China, which has invested more than $8 billion in India, has taken recent India’s revision of its foreign direct investment (FDI) norms to prevent the takeover of Indian firms amid the coronavirus pandemic as discriminatory and in violation of World Trade Organization’s principles.
The Department of Promotion of Industry and Internal Trade (DPIIT) revised the FDI regulations stating, “An entity of a country, which shares land border with India or where the beneficial owner of an investment into India is situated in or is a citizen of any such country, can invest only under the government route.” India’s move comes after similar changes undertaken by countries such as Australia, Germany and the Czech Republic in recent months.
Recent reports said China, recovering from Coronavirus is aggressive in global markets and fears gripped economies that it may result in hostile takeovers by Chinese companies of Indian firms whose market values have dipped drastically due to the coronavirus pandemic.
In its reaction since India tweaked the rules on Saturday, April 18, a spokesperson for the Chinese embassy in New Delhi said the move is against the commitments made by India to World Trade Organisation (WTO)and other multilateral commitments.
“The barriers set by Indian side for investors from specific countries violate WTO’s principle of non-discrimination, and go against the general trend of liberalization and facilitation of trade and investment,” spokesperson Ji Rong said. “More importantly, they do not conform to the consensus of G20 leaders and trade ministers to realize a free, fair, non-discriminatory, transparent, predictable and stable trade and investment environment, and to keep our markets open,” she said.
“Companies make choices based on market principles. We hope India would revise relevant discriminatory practices, treat investments from different countries equally, and foster an open, fair and equitable business environment,” Ji noted.
The Indian foreign ministry has not reacted to the Chinese comments so far.
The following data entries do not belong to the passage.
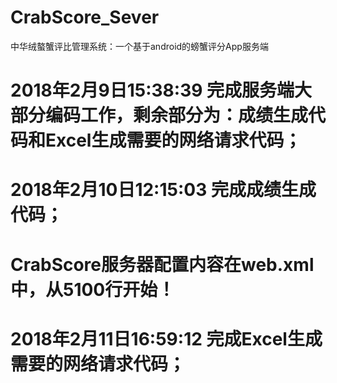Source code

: # CrabScore_Sever
中华绒螯蟹评比管理系统：一个基于android的螃蟹评分App服务端
# 2018年2月9日15:38:39 完成服务端大部分编码工作，剩余部分为：成绩生成代码和Excel生成需要的网络请求代码；
# 2018年2月10日12:15:03 完成成绩生成代码；
# CrabScore服务器配置内容在web.xml中，从5100行开始！
# 2018年2月11日16:59:12 完成Excel生成需要的网络请求代码；
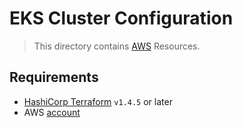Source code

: # EKS Cluster Configuration

> This directory contains [AWS](https://registry.terraform.io/providers/hashicorp/aws) Resources.

## Requirements

* [HashiCorp Terraform](https://developer.hashicorp.com/terraform/tutorials/aws-get-started/install-cli) `v1.4.5` or later
* AWS [account](https://aws.amazon.com/free/)


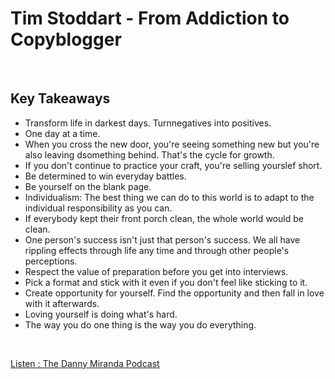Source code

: # Tim Stoddart - From Addiction to Copyblogger
<br>

## Key Takeaways <br>

* Transform life in darkest days. Turnnegatives into positives.
* One day at a time.
* When you cross the new door, you're seeing something new but you're also leaving dsomething behind. That's the cycle for growth.
* If you don't continue to practice your craft, you're selling yourslef short.
* Be determined to win everyday battles.
* Be yourself on the blank page.
* Individualism: The best thing we can do to this world is to adapt to the individual responsibility as you can.
* If everybody kept their front porch clean, the whole world would be clean.
* One person's success isn't just that person's success. We all have rippling effects through life any time and through other people's perceptions.
* Respect the value of preparation before you get into interviews.
* Pick a format and stick with it even if you don't feel like sticking to it.
* Create opportunity for yourself. Find the opportunity and then fall in love with it afterwards.
* Loving yourself is doing what's hard.
* The way you do one thing is the way you do everything.

<br>

[Listen : The Danny Miranda Podcast](https://dannymiranda.com/040-tim-stoddart/)

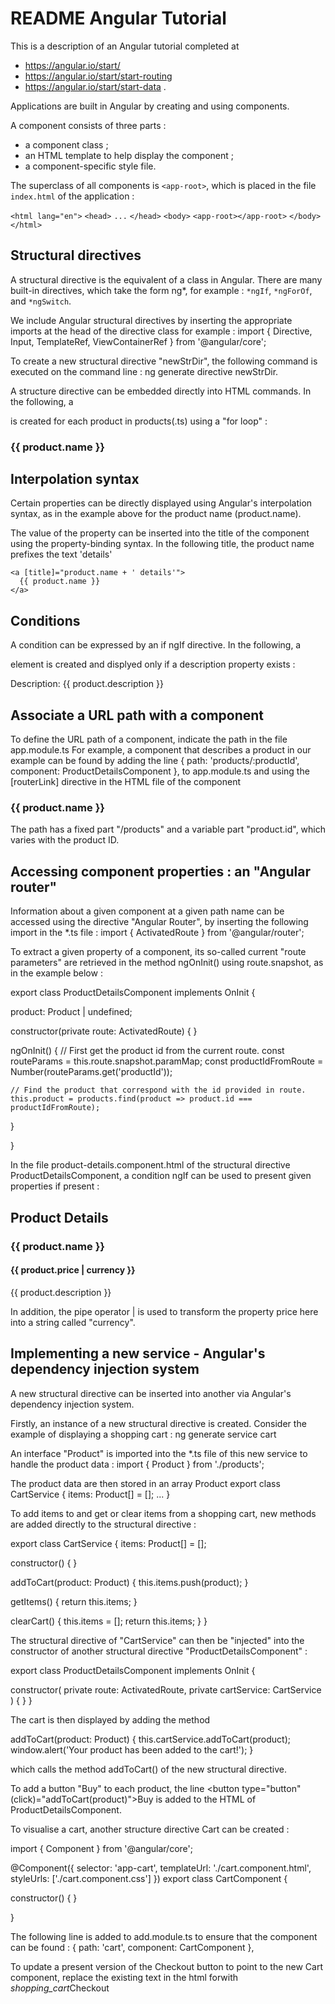 README Angular Tutorial
=======================

This is a description of an Angular tutorial completed at
- https://angular.io/start/
- https://angular.io/start/start-routing
- https://angular.io/start/start-data .

Applications are built in Angular by creating and using components.

A component consists of three parts :
- a component class ;
- an HTML template to help display the component ;
- a component-specific style file.

The superclass of all components is `<app-root>`, which is placed in the file `index.html` of the application :

`<html lang="en">`
  `<head>` `...` `</head>`
    `<body>`
     	`<app-root></app-root>`
    `</body>`
`</html>`


Structural directives
---------------------

A structural directive is the equivalent of a class in Angular. There are many built-in directives, which take the form ng*, for example :
`*ngIf`, `*ngForOf`, and `*ngSwitch`.

We include Angular structural directives by inserting the appropriate imports at the head of the directive class for example :
import { Directive, Input, TemplateRef, ViewContainerRef } from '@angular/core';

To create a new structural directive "newStrDir", the following command is executed on the command line :
ng generate directive newStrDir.

A structure directive can be embedded directly into HTML commands. In the following, a <div> is created for each product in products(.ts) using a "for loop" :

<div *ngFor="let product of products">

  <h3>
      {{ product.name }}
  </h3>

</div>


Interpolation syntax
--------------------

Certain properties can be directly displayed using Angular's interpolation syntax, as in the example above for the product name (product.name).

The value of the property can be inserted into the title of the component using the property-binding syntax. In the following title, the product name prefixes the text 'details'

    <a [title]="product.name + ' details'">
      {{ product.name }}
    </a>


Conditions
----------

A condition can be expressed by an if ngIf directive. In the following, a <p> element
is created and displyed only if a description property exists : 

  <p *ngIf="product.description">
    Description: {{ product.description }}
  </p>


Associate a URL path with a component
-------------------------------------

To define the URL path of a component, indicate the path in the file
app.module.ts
For example, a component that describes a product in our example can be found by adding the line
{ path: 'products/:productId', component: ProductDetailsComponent },
to app.module.ts and using the [routerLink] directive in the HTML file of the component
  <h3>
    <a 
      [title]="product.name + ' details'"
      [routerLink]="['/products', product.id]">
      {{ product.name }}
    </a>
  </h3>
The path has a fixed part "/products" and a variable part "product.id", which varies with the product ID.


Accessing component properties : an "Angular router"
----------------------------------------------------

Information about a given component at a given path name can be accessed using the directive "Angular Router", by inserting the following import in the *.ts file :
import { ActivatedRoute } from '@angular/router';

To extract a given property of a component, its so-called current "route parameters" are retrieved in the method ngOnInit() using route.snapshot, as in the example below :

export class ProductDetailsComponent implements OnInit {

  product: Product | undefined;

  constructor(private route: ActivatedRoute) { }

  ngOnInit() {
  	// First get the product id from the current route.
  	const routeParams = this.route.snapshot.paramMap;
  	const productIdFromRoute = Number(routeParams.get('productId'));

  	// Find the product that correspond with the id provided in route.
  	this.product = products.find(product => product.id === productIdFromRoute);
}

}

In the file product-details.component.html of the structural directive 
ProductDetailsComponent, a condition ngIf can be used to present given properties if present :

<h2>Product Details</h2>

<div *ngIf="product">
  <h3>{{ product.name }}</h3>
  <h4>{{ product.price | currency }}</h4>
  <p>{{ product.description }}</p>
</div>

In addition, the pipe operator | is used to transform the property price here into a string called "currency".


Implementing a new service -  Angular's dependency injection system
-------------------------------------------------------------------

A new structural directive can be inserted into another via Angular's dependency injection system. 

Firstly, an instance of a new structural directive is created. Consider the example of displaying a shopping cart :
ng generate service cart

An interface "Product" is imported into the *.ts file of this new service to handle the product data :
import { Product } from './products';

The product data are then stored in an array Product
export class CartService {
  items: Product[] = [];
...
}

To add items to and get or clear items from a shopping cart, new methods are added directly to the structural directive : 

export class CartService {
  items: Product[] = [];

  constructor() { }

  addToCart(product: Product) {
    this.items.push(product);
  }

  getItems() {
    return this.items;
  }

  clearCart() {
    this.items = [];
    return this.items;
  }
}

The structural directive of "CartService" can then be "injected" into the constructor of another structural directive "ProductDetailsComponent" :

export class ProductDetailsComponent implements OnInit {

  constructor(
    private route: ActivatedRoute,
    private cartService: CartService
  ) { }
}

The cart is then displayed by adding the method

  addToCart(product: Product) {
    this.cartService.addToCart(product);
    window.alert('Your product has been added to the cart!');
  }

which calls the method addToCart() of the new structural directive.

To add a button "Buy" to each product, the line
  <button type="button" (click)="addToCart(product)">Buy</button>
is added to the HTML of ProductDetailsComponent.

To visualise a cart, another structure directive Cart can be created :

import { Component } from '@angular/core';

@Component({
  selector: 'app-cart',
  templateUrl: './cart.component.html',
  styleUrls: ['./cart.component.css']
})
export class CartComponent {

  constructor() { }

}

The following line is added to add.module.ts to ensure that the
component can be found :
{ path: 'cart', component: CartComponent },

To update a present version of the Checkout button to point to the
new Cart component, replace the existing text in the html forwith
<a routerLink="/cart" class="button fancy-button">
  <i class="material-icons">shopping_cart</i>Checkout
</a>
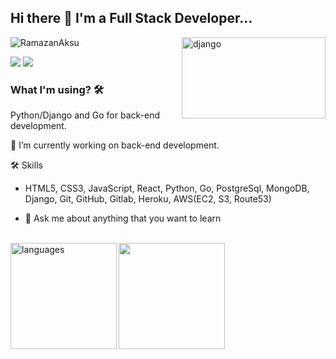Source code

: ## Hi there 👋 I'm a Full Stack Developer...

<img src="https://storage.googleapis.com/cw-p1w5jpim0sdhkccw8gr/media/blog-images/django-logo.gif" alt="django" width=230 height=130 align="right">

<p align="left"> <img src="https://komarev.com/ghpvc/?username=raymondaksu" alt="RamazanAksu" /> </p>

[![](https://img.shields.io/badge/linkedin-%230077B5.svg?&style=for-the-badge&logo=linkedin&logoColor=white)](https://www.linkedin.com/in/ramazanaksu/)
[![](https://img.shields.io/badge/medium-%2312100E.svg?&style=for-the-badge&logo=medium&logoColor=white)](https://medium.com/@raymondaksu)

<!-- <img src="./animation_500_kd7ngokt.gif" alt="react-native"  width=200 height=200 align="right"> -->

### What I'm using? 🛠

Python/Django and Go for back-end development.
<br/>

🔭 I’m currently working on back-end development.

🛠 Skills<br/>

- HTML5, CSS3, JavaScript, React, Python, Go, PostgreSql, MongoDB, Django, Git, GitHub, Gitlab, Heroku, AWS(EC2, S3, Route53)

- 💬 Ask me about anything that you want to learn

<br>
<div>
<img src="https://github-readme-stats.vercel.app/api?username=raymondaksu&show_icons=true&theme=tokyonight" align="center" height="170"> <img src="https://github-readme-stats.vercel.app/api/top-langs/?username=raymondaksu&theme=cobalt&layout=compact" align="left" height="170" alt="languages">
<div>
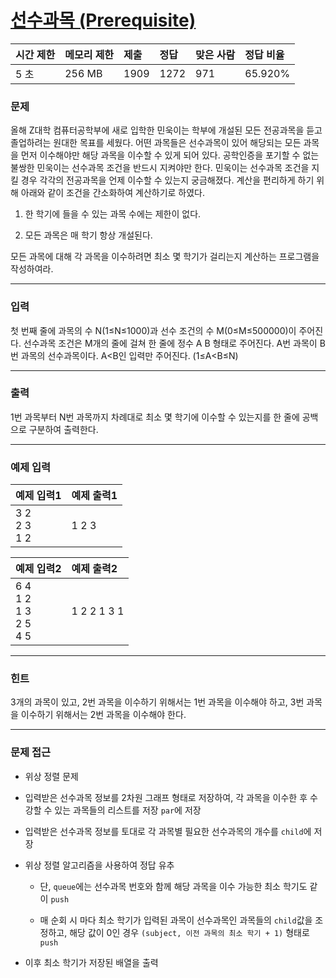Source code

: # [선수과목 (Prerequisite)](https://www.acmicpc.net/problem/14567)

<div align = center>

| 시간 제한 | 메모리 제한 | 제출 | 정답 | 맞은 사람 | 정답 비율 |
| :-------- | :---------- | :--- | :--- | :-------- | :-------- |
| 5 초      | 256 MB      | 1909 | 1272 | 971       | 65.920%   |

</div>

### 문제

올해 Z대학 컴퓨터공학부에 새로 입학한 민욱이는 학부에 개설된 모든 전공과목을 듣고 졸업하려는 원대한 목표를 세웠다. 어떤 과목들은 선수과목이 있어 해당되는 모든 과목을 먼저 이수해야만 해당 과목을 이수할 수 있게 되어 있다. 공학인증을 포기할 수 없는 불쌍한 민욱이는 선수과목 조건을 반드시 지켜야만 한다. 민욱이는 선수과목 조건을 지킬 경우 각각의 전공과목을 언제 이수할 수 있는지 궁금해졌다. 계산을 편리하게 하기 위해 아래와 같이 조건을 간소화하여 계산하기로 하였다.

  1. 한 학기에 들을 수 있는 과목 수에는 제한이 없다.

  2. 모든 과목은 매 학기 항상 개설된다.

모든 과목에 대해 각 과목을 이수하려면 최소 몇 학기가 걸리는지 계산하는 프로그램을 작성하여라.

---

### 입력

첫 번째 줄에 과목의 수 N(1≤N≤1000)과 선수 조건의 수 M(0≤M≤500000)이 주어진다. 선수과목 조건은 M개의 줄에 걸쳐 한 줄에 정수 A B 형태로 주어진다. A번 과목이 B번 과목의 선수과목이다. A<B인 입력만 주어진다. (1≤A<B≤N)

---

### 출력

1번 과목부터 N번 과목까지 차례대로 최소 몇 학기에 이수할 수 있는지를 한 줄에 공백으로 구분하여 출력한다.

---

### 예제 입력

| 예제 입력1          | 예제 출력1 |
| :------------------ | :--------- |
| 3 2<br/>2 3<br/>1 2 | 1 2 3      |

| 예제 입력2                          | 예제 출력2  |
| :---------------------------------- | :---------- |
| 6 4<br/>1 2<br/>1 3<br/>2 5<br/>4 5 | 1 2 2 1 3 1 |

---

### 힌트

3개의 과목이 있고, 2번 과목을 이수하기 위해서는 1번 과목을 이수해야 하고, 3번 과목을 이수하기 위해서는 2번 과목을 이수해야 한다.

---

### 문제 접근

  - 위상 정렬 문제

  - 입력받은 선수과목 정보를 2차원 그래프 형태로 저장하여, 각 과목을 이수한 후 수강할 수 있는 과목들의 리스트를 저장 `par`에 저장

  - 입력받은 선수과목 정보를 토대로 각 과목별 필요한 선수과목의 개수를 `child`에 저장

  - 위상 정렬 알고리즘을 사용하여 정답 유추

    - 단, `queue`에는 선수과목 번호와 함께 해당 과목을 이수 가능한 최소 학기도 같이 `push`

    - 매 순회 시 마다 최소 학기가 입력된 과목이 선수과목인 과목들의 `child`값을 조정하고, 해당 값이 0인 경우 `(subject, 이전 과목의 최소 학기 + 1)` 형태로 `push`

  - 이후 최소 학기가 저장된 배열을 출력
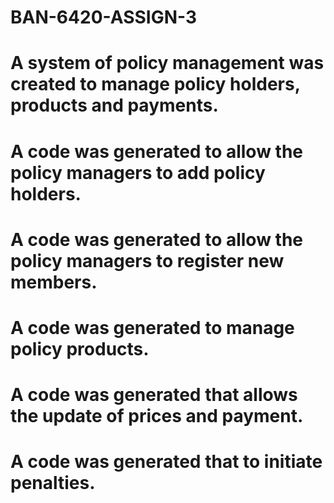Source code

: # BAN-6420-ASSIGN-3
# A system of policy management was created to manage policy holders, products and payments. 
# A code was generated to allow the policy managers to add policy holders. 
# A code was generated to allow the policy managers to register new members. 
# A code was generated to manage policy products. 
# A code was generated that allows the update of prices and payment. 
# A code was generated that to initiate penalties.
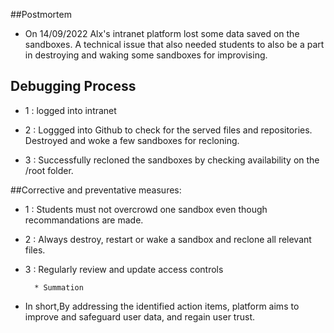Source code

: 
##Postmortem

- On 14/09/2022 Alx's intranet platform lost some data saved on the sandboxes. A technical issue that also needed students to also be a part in destroying and waking some sandboxes for improvising.

## Debugging Process
- 1 : logged into intranet

- 2 : Loggged into Github to check for the served files and repositories. Destroyed and woke a few sandboxes for recloning.

- 3 : Successfully recloned the sandboxes by checking availability on the /root folder.

##Corrective and preventative measures:
- 1 : Students must not overcrowd one sandbox even though recommandations are made.

- 2 : Always destroy, restart or wake a sandbox and reclone all relevant files.

- 3 : Regularly review and update access controls 

        * Summation
- In short,By addressing the identified action items, platform aims to improve and  safeguard user data, and regain user trust.
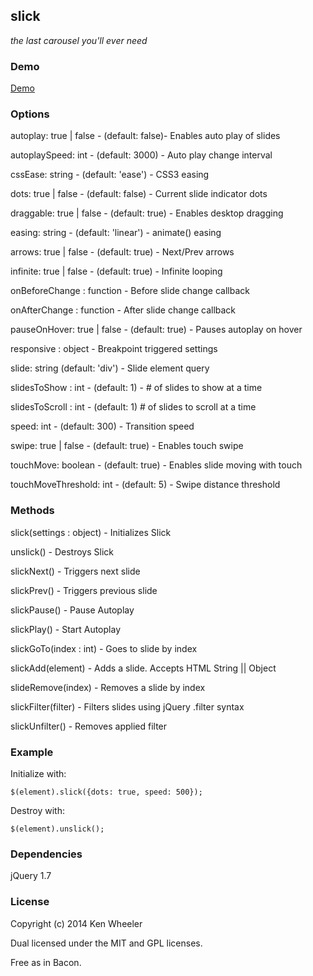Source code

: slick
-------

[1]: <https://github.com/kenwheeler/slick>

_the last carousel you'll ever need_

### Demo

[Demo](http://kenwheeler.github.io/slick/)

### Options

autoplay: true | false - (default: false)- Enables auto play of slides

autoplaySpeed: int - (default:  3000) - Auto play change interval

cssEase: string - (default:  'ease') - CSS3 easing

dots: true | false - (default:  false) - Current slide indicator dots

draggable: true | false - (default:  true) - Enables desktop dragging

easing: string - (default:  'linear') - animate() easing

arrows: true | false - (default: true) - Next/Prev arrows

infinite: true | false - (default: true) - Infinite looping

onBeforeChange : function - Before slide change callback

onAfterChange : function - After slide change callback

pauseOnHover: true | false - (default:  true) - Pauses autoplay on hover

responsive : object - Breakpoint triggered settings

slide: string (default: 'div') - Slide element query

slidesToShow : int - (default: 1) - # of slides to show at a time

slidesToScroll : int - (default: 1) # of slides to scroll at a time

speed: int - (default: 300) - Transition speed

swipe: true | false - (default: true) - Enables touch swipe  

touchMove: boolean - (default: true) - Enables slide moving with touch

touchMoveThreshold: int - (default: 5) - Swipe distance threshold

### Methods

slick(settings : object) - Initializes Slick

unslick() - Destroys Slick

slickNext() - Triggers next slide

slickPrev() - Triggers previous slide

slickPause() - Pause Autoplay

slickPlay() - Start Autoplay

slickGoTo(index : int) - Goes to slide by index

slickAdd(element) - Adds a slide. Accepts HTML String || Object

slideRemove(index) - Removes a slide by index

slickFilter(filter) - Filters slides using jQuery .filter syntax

slickUnfilter() - Removes applied filter

### Example

Initialize with:

`$(element).slick({dots: true, speed: 500});`

Destroy with:

`$(element).unslick();`

### Dependencies

jQuery 1.7

### License

Copyright (c) 2014 Ken Wheeler

Dual licensed under the MIT and GPL licenses.

Free as in Bacon.


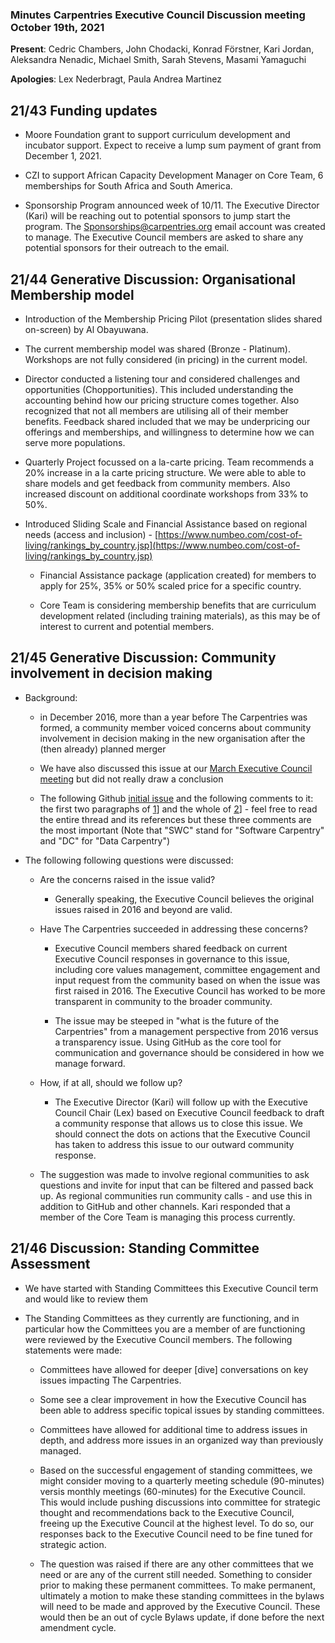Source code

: ### Minutes Carpentries Executive Council Discussion meeting October 19th, 2021

**Present**: Cedric Chambers, John Chodacki, Konrad Förstner, Kari
Jordan, Aleksandra Nenadic, Michael Smith, Sarah Stevens, Masami
Yamaguchi

**Apologies**: Lex Nederbragt, Paula Andrea Martinez

## 21/43 Funding updates

- Moore Foundation grant to support curriculum development and
  incubator support. Expect to receive a lump sum payment of grant
  from December 1, 2021.

- CZI to support African Capacity Development Manager on Core Team, 6
  memberships for South Africa and South America.

- Sponsorship Program announced week of 10/11. The Executive Director
  (Kari) will be reaching out to potential sponsors to jump start the
  program. The
  [Sponsorships@carpentries.org](mailto:Sponsorships@carpentries.org)
  email account was created to manage. The Executive Council members
  are asked to share any potential sponsors for their outreach to the
  email.

## 21/44 Generative Discussion: Organisational Membership model

- Introduction of the Membership Pricing Pilot (presentation slides
  shared on-screen) by Al Obayuwana.

- The current membership model was shared (Bronze - Platinum).
  Workshops are not fully considered (in pricing) in the current
  model.

- Director conducted a listening tour and considered challenges and
  opportunities (Chopportunities). This included understanding the
  accounting behind how our pricing structure comes together. Also
  recognized that not all members are utilising all of their member
  benefits. Feedback shared included that we may be underpricing our
  offerings and memberships, and willingness to determine how we can
  serve more populations.

- Quarterly Project focussed on a la-carte pricing. Team recommends a
  20% increase in a la carte pricing structure. We were able to able
  to share models and get feedback from community members. Also
  increased discount on additional coordinate workshops from 33% to
  50%.

- Introduced Sliding Scale and Financial Assistance based on regional
  needs (access and inclusion) -
  [https://www.numbeo.com/cost-of-living/rankings_by_country.jsp](https://www.numbeo.com/cost-of-living/rankings_by_country.jsp)

  - Financial Assistance package (application created) for members
    to apply for 25%, 35% or 50% scaled price for a specific
    country.

  - Core Team is considering membership benefits that are curriculum
    development related (including training materials), as this
    may be of interest to current and potential members.

## 21/45 Generative Discussion: Community involvement in decision making

- Background:

  - in December 2016, more than a year before The Carpentries was
    formed, a community member voiced concerns about community
    involvement in decision making in the new organisation after
    the (then already) planned merger

  - We have also discussed this issue at our [March Executive
    Council
    meeting](https://github.com/carpentries/executive-council-info/blob/main/minutes/2021/EC-minutes-2021-03-16.md#2114---generative-modemission-moment-how-and-when-to-involve-the-community-in-ec-decision-making)
    but did not really draw a conclusion

  - The following Github [initial
    issue](https://github.com/carpentries/conversations/issues/5#issue-195287084)
    and the following comments to it: the first two paragraphs of
    [1](https://github.com/carpentries/conversations/issues/5#issuecomment-267049329)\]
    and the whole of
    [2](https://github.com/carpentries/conversations/issues/5#issuecomment-267134460)\] -
    feel free to read the entire thread and its references but
    these three comments are the most important (Note that "SWC"
    stand for "Software Carpentry" and "DC" for "Data Carpentry")

- The following following questions were discussed:

  - Are the concerns raised in the issue valid?

    - Generally speaking, the Executive Council believes the
        original issues raised in 2016 and beyond are valid.

  - Have The Carpentries succeeded in addressing these concerns?

    - Executive Council members shared feedback on current
        Executive Council responses in governance to this issue,
        including core values management, committee engagement and
        input request from the community based on when the issue
        was first raised in 2016. The Executive Council has worked
        to be more transparent in community to the broader
        community.

    - The issue may be steeped in "what is the future of the
        Carpentries" from a management perspective from 2016
        versus a transparency issue. Using GitHub as the core tool
        for communication and governance should be considered in
        how we manage forward.

  - How, if at all, should we follow up?

    - The Executive Director (Kari) will follow up with the
        Executive Council Chair (Lex) based on Executive Council
        feedback to draft a community response that allows us to
        close this issue. We should connect the dots on actions
        that the Executive Council has taken to address this issue
        to our outward community response.

  - The suggestion was made to involve regional communities to ask
    questions and invite for input that can be filtered and passed
    back up. As regional communities run community calls - and use
    this in addition to GitHub and other channels. Kari responded
    that a member of the Core Team is managing this process
    currently.

## 21/46 Discussion: Standing Committee Assessment

- We have started with Standing Committees this Executive Council term
  and would like to review them

- The Standing Committees as they currently are functioning, and in
  particular how the Committees you are a member of are functioning
  were reviewed by the Executive Council members. The following
  statements were made:

  - Committees have allowed for deeper \[dive\] conversations on key
    issues impacting The Carpentries.

  - Some see a clear improvement in how the Executive Council has
    been able to address specific topical issues by standing
    committees.

  - Committees have allowed for additional time to address issues in
    depth, and address more issues in an organized way than
    previously managed.

  - Based on the successful engagement of standing committees, we
    might consider moving to a quarterly meeting schedule
    (90-minutes) versis monthly meetings (60-minutes) for the
    Executive Council. This would include pushing discussions into
    committee for strategic thought and recommendations back to
    the Executive Council, freeing up the Executive Council at the
    highest level. To do so, our responses back to the Executive
    Council need to be fine tuned for strategic action.

  - The question was raised if there are any other committees that we
    need or are any of the current still needed. Something to consider
    prior to making these permanent committees. To make permanent,
    ultimately a motion to make these standing committees in the
    bylaws will need to be made and approved by the Executive
    Council. These would then be an out of cycle Bylaws update, if
    done before the next amendment cycle.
Experts believe that India’s action is allowed under the WTO when a country’s national security is at stake and many countries have either tweaked the FDI norms or issued a moratorium of some sort to prevent hostile takeovers.
Ji pointed out that Chinese investments in India had crossed $8 billion as of December 2019. “Chinese investment has driven the development of India’s industries, such as mobile phone, household electrical appliances, infrastructure and automobile, creating a large number of jobs in India and promoting mutual beneficial and win-win cooperation.”
“Facing the economic downturn caused by covid-19, countries should work together to create a favorable investment environment to speed up the resumption of companies’ production and operation,” she added.
Ever since India pulled out of the Regional Comprehensive Economic Partnership in November last year, trade ties have taken a dip between the two countries.